I have a guidebook to France by Rick Steves on my Kindle
Fire. We were very glad of this because
our huge “Europe” Lonely Planet guide gives only cursory information about even
the largest cities, and hardly notices the smaller towns. Rick Steves gives plenty of detail on Colmar,
even walking us through the medieval center and pointing out buildings of
particular interest (not that we followed him; we followed our own instincts
and enjoyed what we saw without commentary or trying to read the Kindle screen
in daylight).
Colmar blew us away.
Its old center is chockfull of darling half-timbered, dangerously
leaning, variously painted little buildings.
I’m having trouble choosing just a few of our photos. We both had cameras and we could hardly stop
shooting. It wasn't an especially pretty day and began drizzling after a while. In the sunshine, it must be dazzling.
Alsace was at points in its past more German than French,
and its cuisine makes this clear. It’s a
wine region, yes, but Rieslings rather than Burgundies. Beer is enjoyed in glasses and recipes. Choucroute Garni is perhaps the most famous
of the regional recipes; sauerkraut “garnished” with smoked pork, ham and
sausages. Flammkuchen is the German name
for the local thin crusted pizza-like appetizers topped with bacon, cream and
onions. All the bakeries we saw featured
Brezeln as though they weren’t equally beloved in Germany!

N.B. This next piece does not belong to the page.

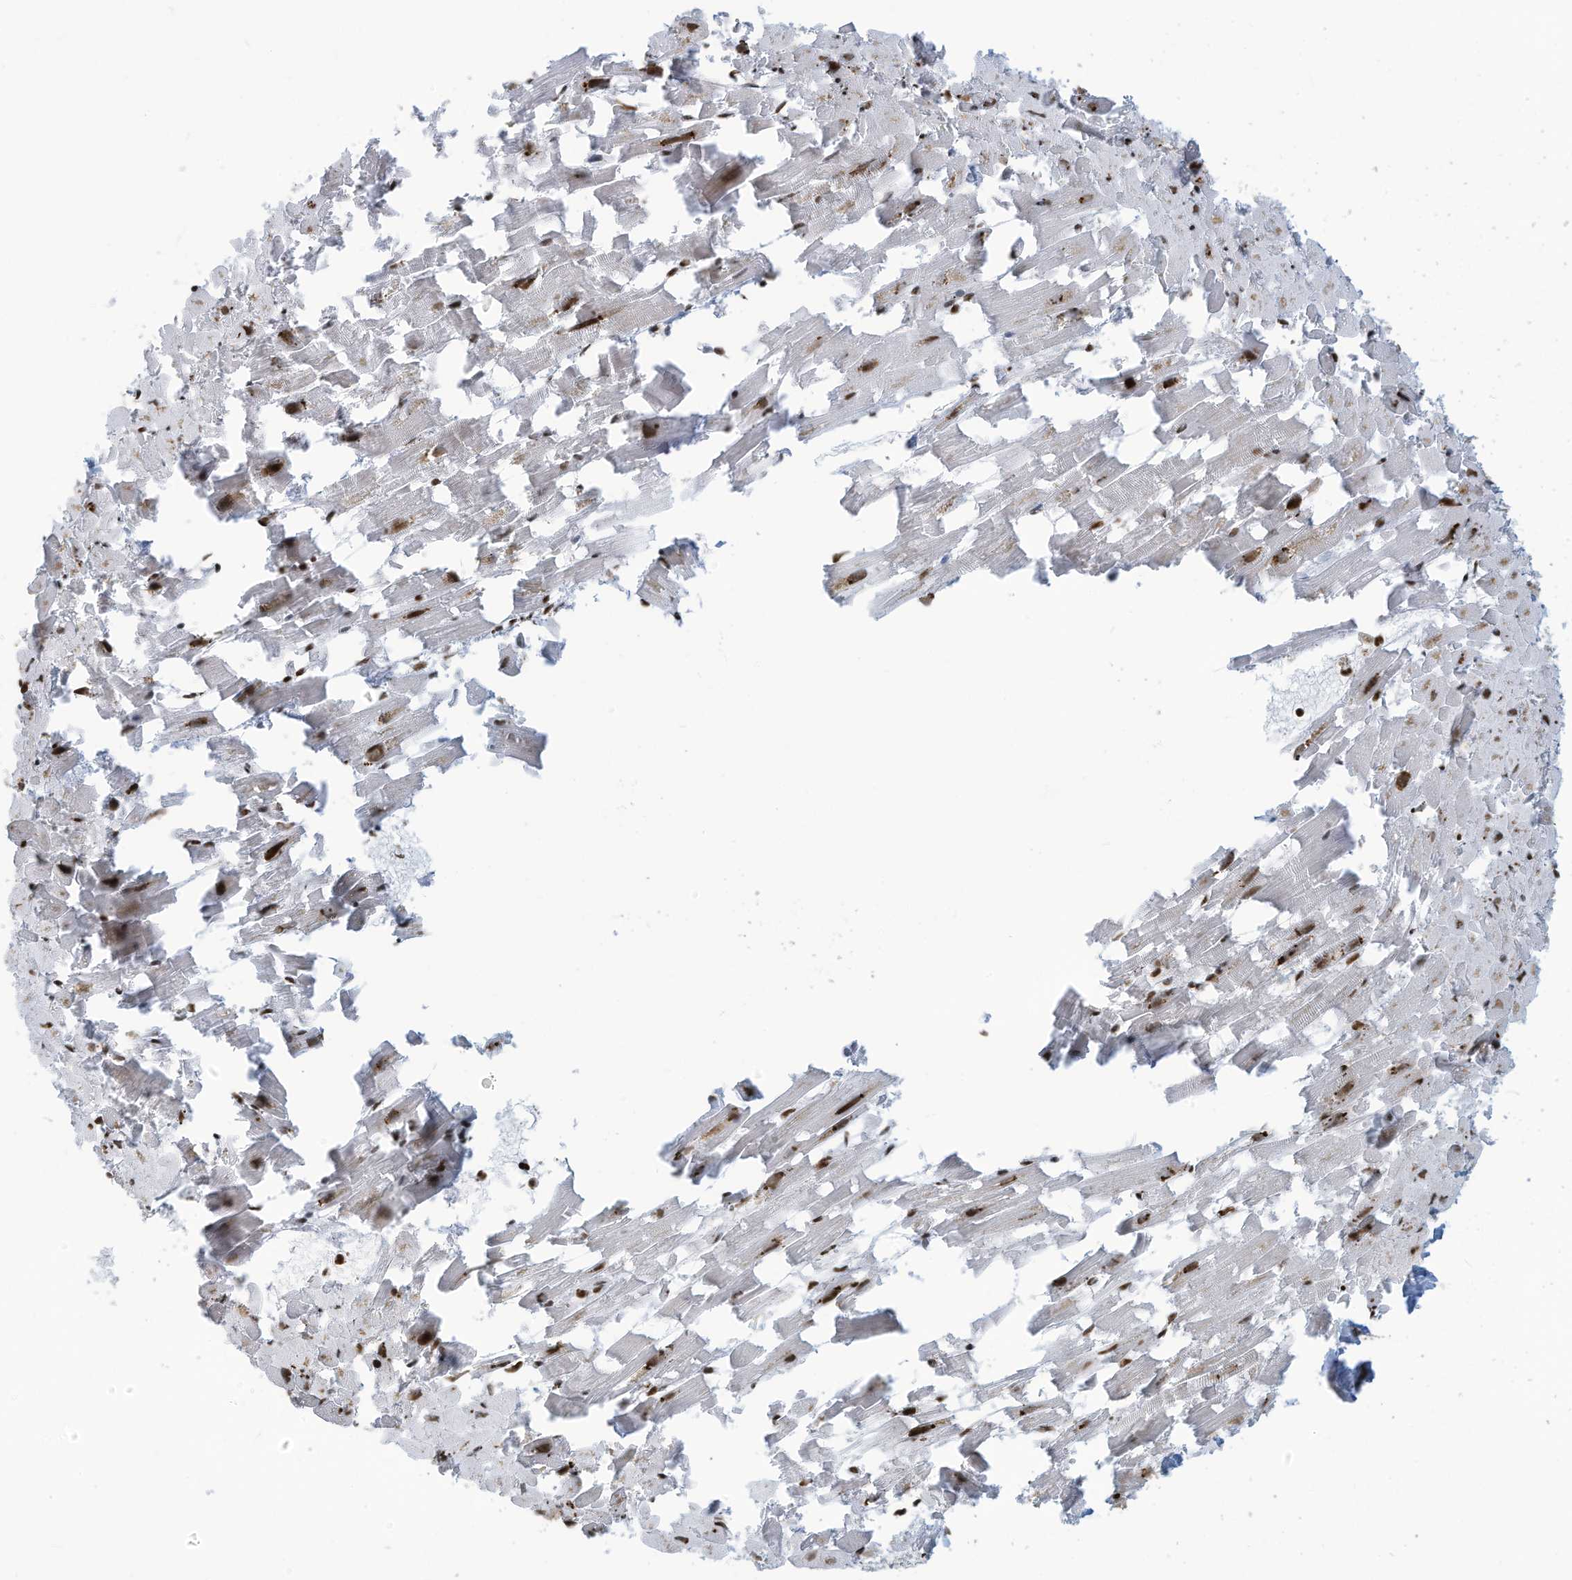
{"staining": {"intensity": "strong", "quantity": "25%-75%", "location": "nuclear"}, "tissue": "heart muscle", "cell_type": "Cardiomyocytes", "image_type": "normal", "snomed": [{"axis": "morphology", "description": "Normal tissue, NOS"}, {"axis": "topography", "description": "Heart"}], "caption": "Approximately 25%-75% of cardiomyocytes in normal heart muscle show strong nuclear protein expression as visualized by brown immunohistochemical staining.", "gene": "ADI1", "patient": {"sex": "female", "age": 64}}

You’ll understand that we found a lot to love
in Alsace.
Not that we could eat all that stuff during our brief visit! We'd arrived rather late for lunch and in this part of France, regular restaurants close their kitchens between about 2 pm and 5:40 or 6. As a result, we had to eat in the sort of establishment designed for foreigners who don't understand the need for this type of regulation! Chefs have to rest, you know. They can't just keep cooking all day. Creativity must be restored.

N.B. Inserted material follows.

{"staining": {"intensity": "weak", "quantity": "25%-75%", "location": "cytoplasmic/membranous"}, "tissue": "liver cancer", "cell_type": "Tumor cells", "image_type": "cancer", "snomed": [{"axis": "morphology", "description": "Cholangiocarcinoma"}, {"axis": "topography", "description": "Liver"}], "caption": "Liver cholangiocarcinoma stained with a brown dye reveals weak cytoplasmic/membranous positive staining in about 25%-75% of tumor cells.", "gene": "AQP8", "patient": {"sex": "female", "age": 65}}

Colmar was still decorated for Easter, which had taken place two weeks before our visit. We particularly liked these Easter decorations.
Culinarily, and architecturally, I have come to feel that
Alsace, Baden-Wurttemburg and northern Switzerland belong to one another almost
more than they belong to their own nations.
Alsace speaks French (although I had a hard time understanding them) and
Basel speaks German (its very own dialect which apparently few Germans can
comprehend), and the Schwabisch dialect of Baden-Wurttemburg is unintelligible
to many northern Germans. The Rhine
provides an easy means of commerce among these three areas which has been
available since the most primitive times,
promoting strong cultural links amongst whichever tribes dominated each
locale. Of course, I never thought that
crossing a man-made border would reveal a completely unrelated way of life, but
the cultural integrity of this tri-nation region is particularly striking. And perhaps that's one reason why we have enjoyed our visits here so much.